Sofia est bâtie au creux d'une vallée. Autour, quand vient le soir, les montagnes prennent une tendre couleur bleue. La ville au contraire, rouge et brune, semble se concentrer sur elle-même. Dressée, tourmentée, fantasque, avec ses constructions sanguines et ses murailles crayeuses, Sofia m'apparaissait comme une cité d'orgueil, au cœur des Balkans. J'étais surpris par sa vivacité, sa diversité, qui ne coïncidait pas avec les clichés misérabilistes des pays de l'Est. La ville avait bien sûr son compte d'immeubles gris, de stations à essence embouteillées, de magasins vides, mais elle était aussi claire et aérée, pleine de douceur et de folie. Son relief impromptu, ses tramways orange, ses boutiques bigarrées lui donnaient une allure de Luna-Park étrange, où les attractions auraient oscillé entre rire et inquiétude.
Marcel me rejoignit sur la terrasse.
– Ça va mieux? demanda-t-il en me tapant sur l'épaule.
– Ça va.
Il éclata d'un rire nerveux:
– Ce n'est pas avec toi que je monterais mon restaurant tsigane.
– Désolé, Marcel, répondis-je.

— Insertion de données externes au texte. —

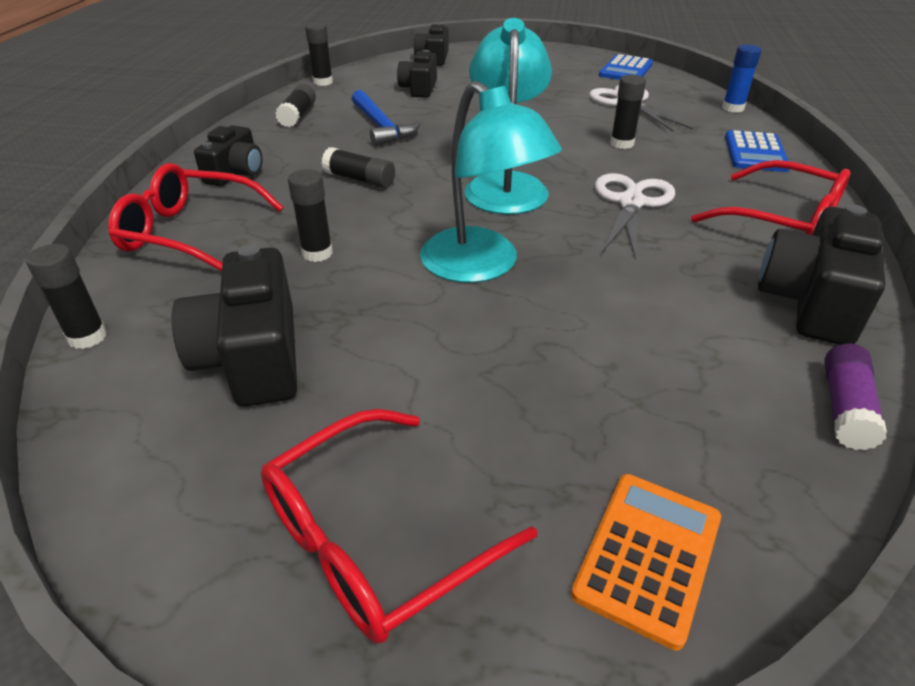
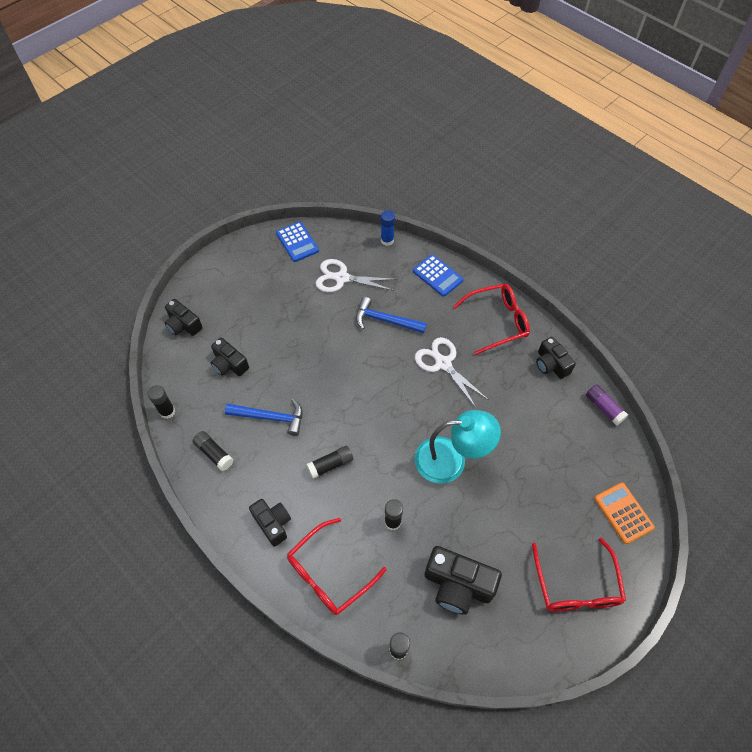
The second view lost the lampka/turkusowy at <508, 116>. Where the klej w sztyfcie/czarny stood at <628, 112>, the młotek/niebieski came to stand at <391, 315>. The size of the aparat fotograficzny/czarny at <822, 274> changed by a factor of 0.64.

J'aurais dû te prévenir. Le moindre steak me fait déguerpir.
– Végétarien?
– Plutôt, oui.
– Ce n'est pas grave. (Il balaya d'un regard la ville éclairée, puis répéta:) Ce n'est pas grave. Moi non plus je n'avais pas faim. Ce restaurant n'était pas une bonne idée.
Il se tut quelques instants.
– Rajko était un ami, Louis. Un pur et tendre ami, un jeune homme merveilleux qui connaissait mieux que personne la forêt et repérait les bons coins pour chaque plante. C'était le cerveau des Nicolitch. Il jouait un rôle essentiel dans leurs cueillettes.
– Pourquoi n'avais-tu pas vu Rajko depuis six mois? Pourquoi personne ne t'a-t-il prévenu de sa disparition?
– Au printemps dernier, j'étais en Albanie. Une terrible famine se prépare là-bas. Je tente de sensibiliser les pouvoirs français. Quant à Marin' et aux autres, pourquoi m'auraient-ils averti? Ils étaient terrifiés. Et après tout, je ne suis qu'un Gadjo.
– Sur la mort de Rajko, tu as ton idée?
Marcel haussa les épaules. Il marqua un temps, comme pour mieux rassembler ses pensées.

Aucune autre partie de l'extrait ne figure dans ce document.